What do India’s out-of-school children do?

Census data shows that a majority of children who are out of school do not have to work, supporting the NSSO’s finding that education being viewed as unnecessary is a major reason for school drop-outs


Despite succeeding in increasing enrolment through schemes such as Sarva Shiksha Abhiyan, India is struggling to keep its children in school, and the reasons are not necessarily economic. Photo: Sneha Srivastava/Mint
Despite succeeding in increasing enrolment through schemes such as Sarva Shiksha Abhiyan, India is struggling to keep its children in school, and the reasons are not necessarily economic. Photo: Sneha Srivastava/Mint

A report published by the National Sample Survey Organisation last year included a rather curious finding. More than 32 children out of 100 who dropped out of school in the age-group of 10-14 years did so because they did not think that education was necessary. The number was almost double those who dropped out to supplement family incomes or attend to domestic chores. The findings can be seen in detail in these pages. (See here for details )

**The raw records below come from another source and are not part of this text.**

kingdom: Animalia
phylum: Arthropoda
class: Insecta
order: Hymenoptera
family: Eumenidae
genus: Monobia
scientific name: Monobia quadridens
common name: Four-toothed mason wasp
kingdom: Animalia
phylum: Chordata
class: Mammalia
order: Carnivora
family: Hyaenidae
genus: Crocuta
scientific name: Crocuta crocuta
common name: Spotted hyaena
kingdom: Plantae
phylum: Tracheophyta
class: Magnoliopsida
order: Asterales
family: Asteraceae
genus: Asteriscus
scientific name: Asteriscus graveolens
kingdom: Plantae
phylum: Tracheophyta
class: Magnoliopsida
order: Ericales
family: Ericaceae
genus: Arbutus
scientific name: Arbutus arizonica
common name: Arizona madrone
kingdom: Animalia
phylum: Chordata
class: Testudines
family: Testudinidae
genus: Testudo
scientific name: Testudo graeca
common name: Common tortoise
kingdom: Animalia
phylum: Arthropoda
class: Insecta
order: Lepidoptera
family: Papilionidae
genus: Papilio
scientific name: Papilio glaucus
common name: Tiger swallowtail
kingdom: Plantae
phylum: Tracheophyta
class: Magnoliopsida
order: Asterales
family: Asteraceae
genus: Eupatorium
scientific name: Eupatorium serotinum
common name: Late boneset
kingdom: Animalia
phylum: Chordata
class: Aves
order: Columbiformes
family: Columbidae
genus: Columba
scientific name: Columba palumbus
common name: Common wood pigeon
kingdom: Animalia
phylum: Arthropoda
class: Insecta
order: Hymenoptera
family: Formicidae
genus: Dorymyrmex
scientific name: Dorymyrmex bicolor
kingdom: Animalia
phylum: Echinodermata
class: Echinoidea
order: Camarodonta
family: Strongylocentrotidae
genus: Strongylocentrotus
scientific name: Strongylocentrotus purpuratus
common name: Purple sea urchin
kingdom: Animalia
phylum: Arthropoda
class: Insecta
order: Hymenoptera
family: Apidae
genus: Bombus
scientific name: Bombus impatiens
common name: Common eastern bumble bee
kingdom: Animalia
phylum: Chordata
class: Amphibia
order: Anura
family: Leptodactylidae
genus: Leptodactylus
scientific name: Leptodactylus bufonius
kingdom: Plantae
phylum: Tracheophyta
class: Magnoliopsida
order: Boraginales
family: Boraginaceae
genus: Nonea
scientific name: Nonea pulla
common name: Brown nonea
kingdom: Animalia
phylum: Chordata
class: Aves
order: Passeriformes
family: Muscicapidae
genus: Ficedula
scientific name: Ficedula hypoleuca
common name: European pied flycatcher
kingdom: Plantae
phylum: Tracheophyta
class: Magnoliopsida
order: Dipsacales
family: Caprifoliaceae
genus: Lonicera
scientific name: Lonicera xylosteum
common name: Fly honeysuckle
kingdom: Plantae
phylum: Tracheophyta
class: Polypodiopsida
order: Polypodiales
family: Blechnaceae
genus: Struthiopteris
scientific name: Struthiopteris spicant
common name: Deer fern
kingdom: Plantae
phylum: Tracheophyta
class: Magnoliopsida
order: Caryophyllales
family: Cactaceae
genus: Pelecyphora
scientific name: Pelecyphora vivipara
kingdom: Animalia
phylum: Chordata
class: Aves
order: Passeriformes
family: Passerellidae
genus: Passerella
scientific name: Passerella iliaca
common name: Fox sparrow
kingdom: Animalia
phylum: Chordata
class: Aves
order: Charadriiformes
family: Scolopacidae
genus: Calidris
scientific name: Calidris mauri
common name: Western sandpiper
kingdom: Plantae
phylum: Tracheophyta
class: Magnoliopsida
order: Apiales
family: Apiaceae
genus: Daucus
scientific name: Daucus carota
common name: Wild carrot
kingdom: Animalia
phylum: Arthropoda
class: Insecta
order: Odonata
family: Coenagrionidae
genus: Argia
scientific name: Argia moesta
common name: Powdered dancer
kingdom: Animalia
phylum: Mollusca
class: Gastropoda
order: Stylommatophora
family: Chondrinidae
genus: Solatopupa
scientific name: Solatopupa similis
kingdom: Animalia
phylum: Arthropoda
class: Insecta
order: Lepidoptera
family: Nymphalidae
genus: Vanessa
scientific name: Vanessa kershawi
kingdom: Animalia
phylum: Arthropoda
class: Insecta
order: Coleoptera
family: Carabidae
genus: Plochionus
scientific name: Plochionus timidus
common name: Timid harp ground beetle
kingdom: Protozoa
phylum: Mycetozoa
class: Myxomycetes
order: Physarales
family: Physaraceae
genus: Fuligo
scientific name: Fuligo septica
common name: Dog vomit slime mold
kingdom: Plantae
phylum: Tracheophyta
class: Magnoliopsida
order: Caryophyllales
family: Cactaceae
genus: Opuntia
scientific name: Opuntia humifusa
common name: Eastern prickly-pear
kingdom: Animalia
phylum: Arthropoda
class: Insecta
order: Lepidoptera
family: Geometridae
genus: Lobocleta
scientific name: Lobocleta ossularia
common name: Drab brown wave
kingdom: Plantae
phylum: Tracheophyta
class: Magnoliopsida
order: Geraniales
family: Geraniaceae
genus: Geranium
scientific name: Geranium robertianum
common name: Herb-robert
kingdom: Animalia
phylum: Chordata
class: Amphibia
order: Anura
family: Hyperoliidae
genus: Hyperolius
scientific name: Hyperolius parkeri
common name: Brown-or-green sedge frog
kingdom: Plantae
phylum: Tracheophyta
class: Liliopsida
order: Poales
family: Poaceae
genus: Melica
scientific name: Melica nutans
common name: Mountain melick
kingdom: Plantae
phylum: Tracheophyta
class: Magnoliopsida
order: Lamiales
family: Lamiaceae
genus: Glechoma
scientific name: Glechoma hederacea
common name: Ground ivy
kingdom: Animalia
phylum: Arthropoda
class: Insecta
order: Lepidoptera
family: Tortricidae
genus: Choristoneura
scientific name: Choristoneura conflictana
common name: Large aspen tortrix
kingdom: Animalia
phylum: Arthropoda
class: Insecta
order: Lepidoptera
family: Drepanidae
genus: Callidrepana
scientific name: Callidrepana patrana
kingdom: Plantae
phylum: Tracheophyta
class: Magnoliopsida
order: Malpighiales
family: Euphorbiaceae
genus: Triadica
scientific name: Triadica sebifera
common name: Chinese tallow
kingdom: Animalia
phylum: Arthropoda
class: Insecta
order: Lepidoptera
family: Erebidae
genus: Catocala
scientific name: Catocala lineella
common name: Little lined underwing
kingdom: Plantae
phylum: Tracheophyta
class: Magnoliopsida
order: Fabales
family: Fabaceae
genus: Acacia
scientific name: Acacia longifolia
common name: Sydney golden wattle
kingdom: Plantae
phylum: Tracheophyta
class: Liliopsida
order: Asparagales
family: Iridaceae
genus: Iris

Recently released census data supports these findings. In 2011, nearly three in four persons in the age group of 5-19 years who were not attending an educational institution were non-workers.

Non-workers are defined as those who were neither working nor available for work in the preceding year. Although the share of non-workers among those attending an educational institution is significantly higher, the data dispels the notion that a majority of India’s young population that is not attending an educational institution is doing so to earn a living—meaning that child labour is not something that plagues the majority of India’s children.

The data classifies the 5-19 year-old population not attending an educational institution currently into two sub-groups: those who were attending an educational institution earlier and those who have never attended one.

In what appears to be a curious phenomenon, the latter group reports a higher share of non-workers and a lower share of main workers than the former.

Main workers are defined as those who have worked for six months or more in the preceding year. These numbers seem to suggest that even a cursory brush with education increases the probability of finding work as well as finding it for a longer time.

It is one thing to expect a premium for education in the regular job market. But does the labour market for children also have some sort of a premium for education? Santosh Mehrotra, professor at the Centre for Informal Sector and Labour Studies at Jawaharlal Nehru University, says this might indeed be the case. Since the population in this age-group is too young to take up jobs requiring heavy manual work in sectors such as construction, the completely illiterate ones might have to wait for some time to become part of the regular workforce, Mehrotra explains. On the other hand, being able to read and write can help one get jobs which require doing relatively less demanding physical work such as that of a help in a grocery shop.

These numbers also need to be viewed in the context of the fact that there was a significant reduction in poverty in the period from 2004-05 to 2011-12, which was also accompanied by a rise in rural wages. Although the poverty line set by the Tendulkar Committee (formed in 2005 to devise a formula to assess poverty) does not mean much, the increased earnings might have been enough for parents to ensure that their children did not have to work, Mehrotra added.

The data also underlines the discrimination faced by girl children vis-à-vis their male counterparts in both education and employment. While the proportion of girls not attending an education institution is higher than boys, and the gap increases with age, their proportion among non-workers is also higher than boys. The latter figure needs to be read with the rider that most girls are expected to attend to household chores, unlike boys.

Overall, the share of population in the 5-19 year age group not attending an educational institution currently is less than 30%. These headlines numbers might not reveal the true picture of our education system. While the share of children above the age of 8 years who have never attended school does not go beyond 13%, drop-outs start increasing at an alarming rate after the age of 14 years. This means that despite succeeding in increasing enrolment through schemes such as Sarva Shiksha Abhiyan, India is struggling to keep its children in school, and the reasons are not necessarily economic.

Surveys on learning outcome have often highlighted the fact that despite going to school, children are unable to perform even basic tasks such as reading a paragraph or solving elementary arithmetic problems.

It is entirely possible that poor quality of teaching or no teaching at all might be driving students away from schools, even if they do not have to work or earn money to support their families, Mehrotra added.

When seen in this context, the NSSO report’s findings that a significant proportion of out-of-school children find education unnecessary might be on the same page with industry reports that find India’s graduates unemployable. Neither believes that our education system is imparting useful skills. If India is serious about exploiting its demographic advantage, it must pay heed to these warning signs.